Salí del recinto del templo asqueado y confuso. Al encontrarme con el bullicio exterior de las calles romanas se despejó mi mente, y fue como si despertara de uno de esos sueños empalagosos donde me veía de niño, hastiado de golosinas. Palpé entonces la bolsa y di con el áureo que me había dado aquella gruesa y llorona mujer en el templo. Por un momento deseé arrojarlo lejos, pues representaba una experiencia cargada de repugnancia; pero pensé: «Es el salario de una desilusión». Corrí hacia una taberna empuñando la moneda, decidido a olvidarme enseguida de todo.
Como era el final de la jornada, en la taberna se amontonaban los hombres: comerciantes, rudos montañeses ilirios, celtas, galos, griegos de aspecto refinado y soldados de todas las procedencias. Volví a la realidad. Roma era de todo el mundo antes que de ella misma. Podía haber escogido cualquier otra ciudad del Imperio y a buen seguro me habría ido mucho mejor. Pero estaba allí, y era difícil decidir lo que hacer a partir de aquel momento.
Como otras veces, los acontecimientos parecían sucederse con su propia lógica. Había allí un grupo de jóvenes romanos bebiendo un vaso detrás de otro y hablando a voz en grito, como suele hacerse en tales ocasiones, por lo que me enteré de que eran aurigas. Aparté a un lado a uno de ellos y le pregunté:
—Perdona, amigo. ¿Sois aurigas del Circo Máximo?
—Eso mismo, forastero —respondió—. Oh, no lo he dicho bien. Lo éramos, pues ahora seremos aurigas del ejército romano.
—¿Cómo es eso?
—Bien, es largo de contar… —respondió con desgana.
—Yo soy auriga del circo de Emerita, en la Lusitania —dije.
—¡Ah! He oído que es casi tan grande como el de Roma. Pero… Bebe con nosotros. ¡Eh, compañeros! Este joven dice ser auriga del famoso circo de la capital lusitana.
—¡Veamos si el Imperio es tan grande como se dice! —exclamó el que parecía ser el mayor de ellos—. ¿Conoces a Trásilo Turno, el tribuno?
Quedé petrificado. Aquel hombre conocía a mi padre.
—Es mi padre —respondí.
—¡Por Júpiter! Pensé que lo conocerías, pues es cuidador de buenos caballos, pero esto es el colmo. Tu padre me metió en esto del circo. Era mi tribuno en la legión; yo serví en la séptima y ahora pertenezco al regimiento de carros.
Aquel hombre me echó su pesado brazo por encima de los hombros y me puso un vaso lleno de vino en la mano. Bebimos y bebimos. Le conté todo lo que había sido de mi padre, al que, según dijo, estaba muy agradecido y recordaba con devoción.
—Pero, dime, ¿qué haces en Roma? —preguntó.
—He venido para estudiar las leyes, pero… No me ha ido muy bien y ahora estoy sin dinero y sin sitio donde vivir.
—Si de verdad eres un buen auriga, en Roma lo puedes tener fácil. El emperador ha convocado a todos los que son hábiles con el carro para formar una división poderosa. Podrías presentarte mañana junto con nosotros.
—¿En el ejército?
—Claro. Eres un caballero; estarás instruido en el manejo de los caballos y en el uso de la espada. Tu padre era un militar de carrera. Ahora el ejército está lleno de bárbaros y de facciones traídas de más allá de los limes; alguien de la orden ecuestre tiene muy fácil el ascenso.
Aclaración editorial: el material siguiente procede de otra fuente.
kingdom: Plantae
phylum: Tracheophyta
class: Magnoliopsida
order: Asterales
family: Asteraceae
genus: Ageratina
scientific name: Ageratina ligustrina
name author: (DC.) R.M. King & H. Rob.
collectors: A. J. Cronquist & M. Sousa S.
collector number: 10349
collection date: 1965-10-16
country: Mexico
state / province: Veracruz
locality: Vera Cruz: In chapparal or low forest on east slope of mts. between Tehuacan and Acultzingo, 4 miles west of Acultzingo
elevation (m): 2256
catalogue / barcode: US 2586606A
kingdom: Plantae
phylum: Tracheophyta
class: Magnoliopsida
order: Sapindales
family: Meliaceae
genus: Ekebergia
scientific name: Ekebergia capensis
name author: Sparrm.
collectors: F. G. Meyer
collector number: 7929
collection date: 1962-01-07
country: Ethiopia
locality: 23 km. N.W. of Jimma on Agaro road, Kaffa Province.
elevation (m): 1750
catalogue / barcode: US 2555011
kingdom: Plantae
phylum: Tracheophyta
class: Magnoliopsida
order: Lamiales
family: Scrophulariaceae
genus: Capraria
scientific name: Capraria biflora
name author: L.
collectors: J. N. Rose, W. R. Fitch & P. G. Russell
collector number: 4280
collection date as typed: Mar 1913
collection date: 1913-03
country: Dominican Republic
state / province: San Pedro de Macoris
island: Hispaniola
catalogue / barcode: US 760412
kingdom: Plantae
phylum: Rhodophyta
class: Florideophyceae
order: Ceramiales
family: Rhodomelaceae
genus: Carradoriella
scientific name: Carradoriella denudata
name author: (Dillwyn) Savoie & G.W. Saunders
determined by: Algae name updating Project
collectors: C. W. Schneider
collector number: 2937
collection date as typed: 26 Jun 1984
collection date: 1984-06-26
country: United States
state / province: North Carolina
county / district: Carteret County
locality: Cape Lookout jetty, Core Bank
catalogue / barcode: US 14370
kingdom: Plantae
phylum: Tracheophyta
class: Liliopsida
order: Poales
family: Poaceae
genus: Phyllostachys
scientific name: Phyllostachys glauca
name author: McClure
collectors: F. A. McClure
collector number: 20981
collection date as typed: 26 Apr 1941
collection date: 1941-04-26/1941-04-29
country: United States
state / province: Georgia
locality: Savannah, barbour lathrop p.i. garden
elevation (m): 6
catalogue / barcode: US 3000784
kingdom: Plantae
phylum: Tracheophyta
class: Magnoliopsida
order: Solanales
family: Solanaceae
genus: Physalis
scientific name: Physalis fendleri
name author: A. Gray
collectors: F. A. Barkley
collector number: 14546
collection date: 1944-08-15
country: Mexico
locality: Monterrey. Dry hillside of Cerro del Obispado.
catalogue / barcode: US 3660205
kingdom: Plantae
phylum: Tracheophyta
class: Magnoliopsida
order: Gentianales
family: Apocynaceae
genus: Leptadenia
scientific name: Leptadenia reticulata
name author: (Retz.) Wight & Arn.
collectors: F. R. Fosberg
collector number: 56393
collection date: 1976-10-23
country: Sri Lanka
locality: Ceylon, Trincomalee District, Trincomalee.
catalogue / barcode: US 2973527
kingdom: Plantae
Deberías intentarlo.
—Nunca lo había pensado…
—Pues no hay mejor momento que este. El rey Sapor, de los persas, ha puesto en jaque el imperio donde antes dominaban los partos. Su fuerza se basa en los arcos, en los carros y en la caballería acorazada. El emperador Gordiano quiere hacer frente a esa amenaza con la misma arma que Alejandro utilizó contra Darío: los carros rápidos. Requiere aurigas hábiles, y acude a los circos para convocar a los jóvenes experimentados en la carrera. Podrás conocer el mundo. Además, estarás mejor pagado que el competidor del circo más famoso. Los militares gobiernan hoy el Imperio. Con un poco de suerte puedes hacerte rico como tu padre y regresar a casa para no depender de nadie.
Con la edad que yo tenía, un joven no necesita que le den más ánimos que los de aquella conversación. Se me llenó la cabeza de pájaros y vi por fin con claridad la solución a todos mis problemas. Al día siguiente, de mañana y con el cuerpo estragado por el vino, me sumé a los numerosos jóvenes que hacían cola frente a la entrada del Circo Máximo para someterse a las pruebas del alistamiento. Y, como no había olvidado nada de mi habilidad, desde aquel mismo día pasé a formar parte de la nueva división de carros organizada por el ejército imperial.